Work instructions: Go to the line in the entries below that holds "Boulder county's go-to" and repeat exactly from there through the line that holds "Back to Blog", inclusive.

Provided entries:
_ _ _ _ _

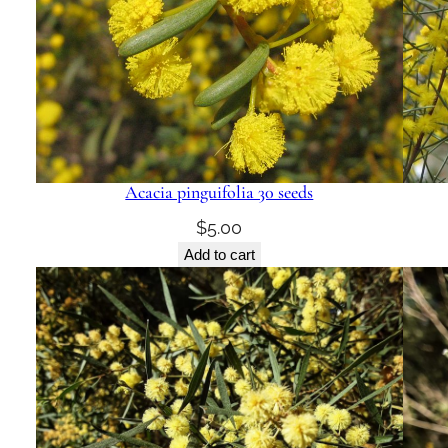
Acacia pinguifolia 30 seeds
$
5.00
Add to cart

_ _ _ _ _

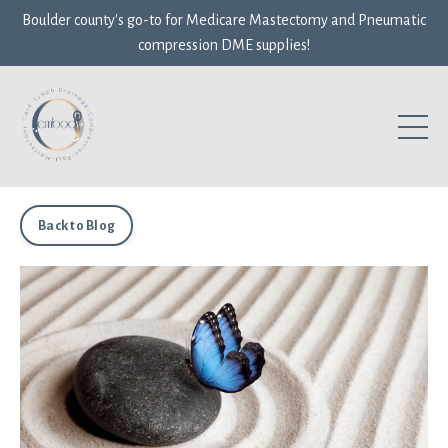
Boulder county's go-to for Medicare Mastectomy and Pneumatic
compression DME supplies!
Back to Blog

_ _ _ _ _

Response for this exercise:
Boulder county's go-to for Medicare Mastectomy and Pneumatic
compression DME supplies!
Back to Blog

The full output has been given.